For this listing, the lines between the one holding "left elbow: (222, 268)" and the one holding "right knee: (376, 485)", inclusive, must be set down exactly.

---------- Available records ----------

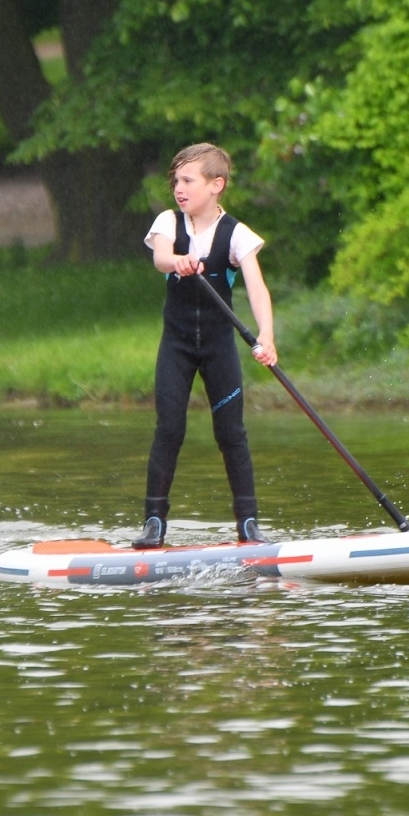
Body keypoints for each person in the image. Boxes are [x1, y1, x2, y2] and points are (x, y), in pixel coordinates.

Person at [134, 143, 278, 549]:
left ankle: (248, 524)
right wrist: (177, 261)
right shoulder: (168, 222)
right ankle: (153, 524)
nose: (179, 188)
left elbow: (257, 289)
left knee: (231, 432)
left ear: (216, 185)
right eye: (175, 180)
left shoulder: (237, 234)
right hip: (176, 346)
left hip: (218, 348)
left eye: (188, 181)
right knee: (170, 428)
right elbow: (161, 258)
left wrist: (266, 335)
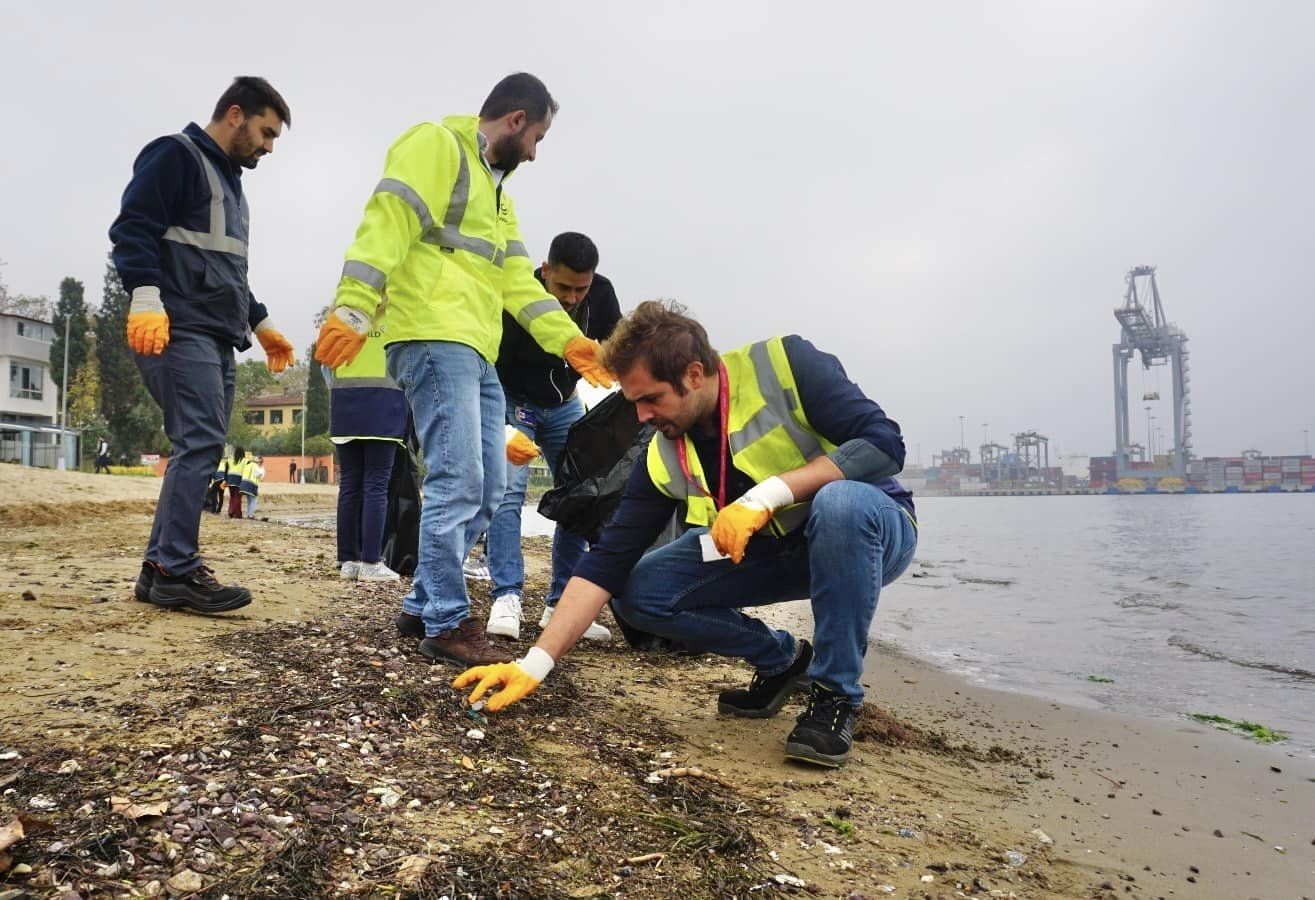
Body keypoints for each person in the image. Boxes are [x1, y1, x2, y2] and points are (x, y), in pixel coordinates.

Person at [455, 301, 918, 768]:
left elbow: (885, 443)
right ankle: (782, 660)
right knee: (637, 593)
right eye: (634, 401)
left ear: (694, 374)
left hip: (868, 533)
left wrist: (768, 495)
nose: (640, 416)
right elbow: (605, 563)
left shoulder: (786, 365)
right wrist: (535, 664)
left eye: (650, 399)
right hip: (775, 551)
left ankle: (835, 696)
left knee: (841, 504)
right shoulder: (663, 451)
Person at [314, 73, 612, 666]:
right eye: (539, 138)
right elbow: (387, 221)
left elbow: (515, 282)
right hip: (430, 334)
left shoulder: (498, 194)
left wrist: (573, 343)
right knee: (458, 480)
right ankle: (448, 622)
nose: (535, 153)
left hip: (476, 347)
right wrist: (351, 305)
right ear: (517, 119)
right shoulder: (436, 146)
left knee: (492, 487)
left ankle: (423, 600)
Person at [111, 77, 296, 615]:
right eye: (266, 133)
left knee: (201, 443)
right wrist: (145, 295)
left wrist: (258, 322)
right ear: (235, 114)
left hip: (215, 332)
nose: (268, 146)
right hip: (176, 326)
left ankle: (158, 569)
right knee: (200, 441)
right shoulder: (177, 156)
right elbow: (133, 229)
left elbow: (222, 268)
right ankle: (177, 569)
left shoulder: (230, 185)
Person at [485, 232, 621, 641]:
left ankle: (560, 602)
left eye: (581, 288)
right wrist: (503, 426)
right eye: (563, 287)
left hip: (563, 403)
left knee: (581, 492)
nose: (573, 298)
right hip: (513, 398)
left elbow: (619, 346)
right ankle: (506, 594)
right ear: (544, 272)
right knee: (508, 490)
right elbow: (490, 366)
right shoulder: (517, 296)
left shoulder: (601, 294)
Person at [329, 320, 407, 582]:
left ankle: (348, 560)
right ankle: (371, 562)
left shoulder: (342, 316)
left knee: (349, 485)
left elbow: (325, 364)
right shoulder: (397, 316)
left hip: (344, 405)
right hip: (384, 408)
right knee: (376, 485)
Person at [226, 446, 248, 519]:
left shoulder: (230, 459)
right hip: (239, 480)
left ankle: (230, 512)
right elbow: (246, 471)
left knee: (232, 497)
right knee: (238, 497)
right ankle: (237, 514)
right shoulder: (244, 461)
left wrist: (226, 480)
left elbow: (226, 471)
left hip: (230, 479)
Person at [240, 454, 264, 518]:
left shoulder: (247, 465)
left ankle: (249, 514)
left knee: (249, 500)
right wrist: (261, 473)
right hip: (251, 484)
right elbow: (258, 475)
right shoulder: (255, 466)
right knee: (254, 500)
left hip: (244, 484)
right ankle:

----------

▶ [Answer]:
left elbow: (222, 268)
right ankle: (177, 569)
left shoulder: (230, 185)
Person at [485, 232, 621, 641]:
left ankle: (560, 602)
left eye: (581, 288)
right wrist: (503, 426)
right eye: (563, 287)
left hip: (563, 403)
left knee: (581, 492)
nose: (573, 298)
right hip: (513, 398)
left elbow: (619, 346)
right ankle: (506, 594)
right ear: (544, 272)
right knee: (508, 490)
right elbow: (490, 366)
right shoulder: (517, 296)
left shoulder: (601, 294)
Person at [329, 320, 407, 582]:
left ankle: (348, 560)
right ankle: (371, 562)
left shoulder: (342, 316)
left knee: (349, 485)
left elbow: (325, 364)
right shoulder: (397, 316)
left hip: (344, 405)
right hip: (384, 408)
right knee: (376, 485)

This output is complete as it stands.